SOURCE EXTRACT:
[Start of Attachment]
When Congress enacted the Setting Every Community Up for Retirement Enhancement (SECURE) Act 2.0,1 the goal was to make saving for retirement more flexible and accessible for Americans. The law took effect in late 2022, but many of its provisions will roll out gradually through 2028.
With many changes taking place in 2024 and 2025, now is a good time to review the impact on retirement savings plans, summarize important provisions already implemented, and look at what to expect in the coming years.
SECURE 2.0 Changes in Effect as of 2024
First, let’s quickly recap how SECURE 2.0 changed retirement savings options in 2023 and 2024.2
- Required minimum distribution (RMD) changes. The age at which savers must begin taking RMDs changed from 72 to 73 through 2032. Starting in 2033, the RMD age increases to 75.
- Reduced penalties for missing RMDs. Before SECURE 2.0, individuals who failed to take their RMD would be assessed a 50% penalty on the amount they failed to withdraw that year. SECURE 2.0 reduced the penalty to 25% of the shortfall, or 10% if it is rectified promptly.
- Creation of Roth SEP and SIMPLE IRAs. Before SECURE 2.0, SIMPLE IRAs and SEP IRAs could only include pre-tax funds. The Act authorized the creation of Roth versions of these accounts.
- Employer match into a Roth. Before SECURE 2.0, employer matches in an employee’s retirement account were made with pre-tax dollars, meaning they would be taxable when withdrawn in retirement. Now, employers can deposit matching contributions into employee Roth accounts.
- Rollovers from 529 Plans to Roth IRAs. Starting in 2024, unused funds in a 529 plan can be rolled into a Roth IRA for the same beneficiary.
- Roth catch-up contributions required for high-income earners. Participants in a 401(k), 403(b), or 457(b) plan who are age 50 or older and had more than $145,000 in wages from the employer sponsoring the plan in the prior calendar year need to be aware of some specific rules for higher-income earners. If you make contributions beyond the standard ($23,000 in 2024), the catch-up portion of your contributions must go into the Roth component of the plan.3
- Indexed Qualified Charitable Distributions (QCDs) for inflation. When QCDs were introduced in 2006, they were capped at $100,000. That cap has remained in place because it was not indexed for inflation in the original law. SECURE 2.0 linked the QCD limit to inflation, allowing it to change annually.
- Expanded exceptions to the 10% penalty on early retirement plan withdrawals. SECURE 2.0 expands penalty exemptions to include public safety workers who separate from service before age 50, people impacted by federally declared disasters, terminally ill individuals, victims of domestic abuse and people experiencing personal or family financial emergencies.
[End of Attachment]
SET OF TASKS:
**a)** In the SECURE 2.0 overview, which groups of people are now exempt from the 10% penalty on early retirement plan withdrawals? List every group it names.
**b)** Pick up the SECURE 2.0 overview right after its last sentence and keep writing it.

PROVIDED DATA:
[Start of Attachment]
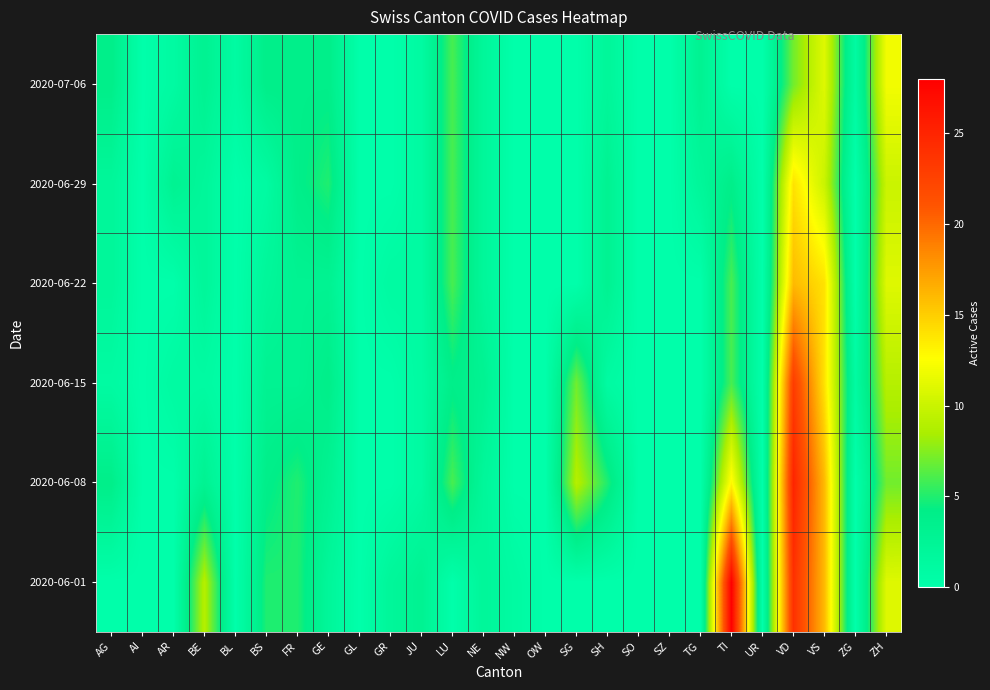

Which series has the widest spread of values?

2020-06-01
[End of Attachment]
ANSWERS PROVIDED:
**a)**
- Public safety workers who leave service before age 50
- People affected by federally declared disasters
- Terminally ill individuals
- Victims of domestic abuse
- People facing personal or family financial emergencies

**b)**
- Matching contributions for student loan payments. Employers may now match employees' student loan payments with contributions to their retirement plans.
- Extended deadline for contributing to a Solo 401(k). Self-employed people now have up to the due date of their individual tax return to create and fund a Solo 401(k). Previously, these accounts had a year-end deadline.
SECURE 2.0 changes coming in 2025
There aren’t quite as many changes affecting retirement accounts in 2025, but they are notable.
Starting in 2025, workers aged 60 to 63 can make larger catch-up contributions to their employer-sponsored retirement plans
Higher catch-up contributions for older workers
Starting in 2025, workers aged 60 to 63 can make larger catch-up contributions to their employer-sponsored retirement plans. The new catch-up contribution limit is $11,250 for 401(k), 403(b) and 457 plans, or $5,250 for SIMPLE IRAs.4
Auto-enrollment in workplace plans
Employer-sponsored retirement plans established after December 29, 2022, must automatically enroll newly eligible employees in the plan beginning in 2025. The automatic contribution must be at least 3% (and no more than 10%).5 Employees can opt out of participation.
Existing plans aren’t required to add auto-enrollment features, and several types of employers are exempt from these rules, including small businesses with fewer than 10 employees, new businesses less than three years old, churches and governments.6
Looking ahead: What’s coming in 2026 and beyond
Here are a few SECURE 2.0 retirement changes to look for in the coming years.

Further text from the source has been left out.